▶ _SELECTED TEXT_
Most canals dredged in Louisiana over the last 50 years required wetland restoration of the canal and associated spoil bank upon canal abandonment, but it was not done. Although there were 27,483 dry and abandoned oil and gas wells on land in the coastal parishes by 2017, fewer than 40 have had their dredged spoil material scraped back into the canal, a process called “backfilling.” Thirty-three canals were backfilled in the early 1980s, and there are others in the Barataria Preserve of the Jean Lafitte National Historical Park and Preserve (the “Park”) near New Orleans, Louisiana, that were done from 2001 to 2002 and in 2010. Information on the restoration success of these few backfilled sites is important, not only because of the paucity of information but also because spoil banks may last 100 years (Turner and Swenson, 2020). The influences of the accelerating sea level rise across the coast, of course, may override restoration efforts at the local and regional scale (e.g., Horton et al., 2018; Turner et al., 2018; Schepers et al., 2020).

▶ _LISTED ENTRIES_
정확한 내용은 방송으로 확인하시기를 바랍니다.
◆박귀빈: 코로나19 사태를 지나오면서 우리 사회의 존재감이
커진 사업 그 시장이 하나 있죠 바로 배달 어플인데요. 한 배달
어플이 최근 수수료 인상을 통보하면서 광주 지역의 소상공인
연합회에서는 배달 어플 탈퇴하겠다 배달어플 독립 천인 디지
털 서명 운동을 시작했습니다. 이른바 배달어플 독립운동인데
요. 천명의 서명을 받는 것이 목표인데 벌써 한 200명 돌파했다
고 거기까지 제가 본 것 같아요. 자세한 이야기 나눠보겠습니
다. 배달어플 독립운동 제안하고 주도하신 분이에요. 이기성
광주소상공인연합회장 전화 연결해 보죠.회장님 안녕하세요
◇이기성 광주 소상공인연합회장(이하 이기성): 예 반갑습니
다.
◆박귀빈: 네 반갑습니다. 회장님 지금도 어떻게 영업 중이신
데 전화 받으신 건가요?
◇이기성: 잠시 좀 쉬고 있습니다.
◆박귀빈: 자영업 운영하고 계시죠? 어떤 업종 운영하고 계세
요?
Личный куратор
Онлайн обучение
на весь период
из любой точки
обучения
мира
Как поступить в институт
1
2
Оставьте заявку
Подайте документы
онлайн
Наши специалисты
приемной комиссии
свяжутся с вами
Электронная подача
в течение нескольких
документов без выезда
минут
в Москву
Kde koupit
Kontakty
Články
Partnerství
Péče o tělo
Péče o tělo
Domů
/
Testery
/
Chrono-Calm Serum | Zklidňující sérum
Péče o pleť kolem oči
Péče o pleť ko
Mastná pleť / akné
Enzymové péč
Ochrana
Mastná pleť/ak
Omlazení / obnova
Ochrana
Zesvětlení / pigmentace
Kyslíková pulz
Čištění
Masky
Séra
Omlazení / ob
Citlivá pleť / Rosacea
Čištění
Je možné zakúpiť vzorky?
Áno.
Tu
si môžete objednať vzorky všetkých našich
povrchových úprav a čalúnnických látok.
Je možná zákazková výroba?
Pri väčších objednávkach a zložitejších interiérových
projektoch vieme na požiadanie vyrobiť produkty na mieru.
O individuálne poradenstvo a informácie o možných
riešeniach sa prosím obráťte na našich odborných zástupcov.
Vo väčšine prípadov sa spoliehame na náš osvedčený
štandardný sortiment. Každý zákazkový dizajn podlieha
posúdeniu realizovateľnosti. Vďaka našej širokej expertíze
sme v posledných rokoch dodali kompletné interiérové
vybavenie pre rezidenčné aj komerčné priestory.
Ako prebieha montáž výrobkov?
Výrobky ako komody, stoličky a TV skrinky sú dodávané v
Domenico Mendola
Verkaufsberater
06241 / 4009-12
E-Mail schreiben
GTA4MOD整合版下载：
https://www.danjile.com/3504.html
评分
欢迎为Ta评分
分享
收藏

▶ _YOUR GOAL_
Pick up the passage on backfilling abandoned oil and gas canals in Louisiana's coastal wetlands right after its final sentence and keep it going.

▶ _ANSWER BELOW_
The restoration of these 33 canals backfilled in the 1980s was last documented in 2004 by Baustian and Turner (2006) who made field-based measurements of the canal depth, percent marsh vegetation on the spoil bank and in the canal, and the percent vegetative restoration. They found that the success of backfilling was controlled by the amount of spoil returned to the canal, and that 95% of the spoil area was restored when the spoil bank was properly removed, but only 5% where spoil removal was poor. Soil bulk density, water content and plant community restoration, which was up to 90% or more, was also dependent on the amount of spoil removal. This study compared vegetative recovery as estimated by the percent cover after an additional 15 years and compared the restoration rates in canals backfilled in the Park in 2001 and 2010, including one that had a sediment slurry added during the backfilling. A distinction is made between the restoration rates in canals closed at their entrance using earthen or shell plugs after being backfilled and those that are not closed with a plug.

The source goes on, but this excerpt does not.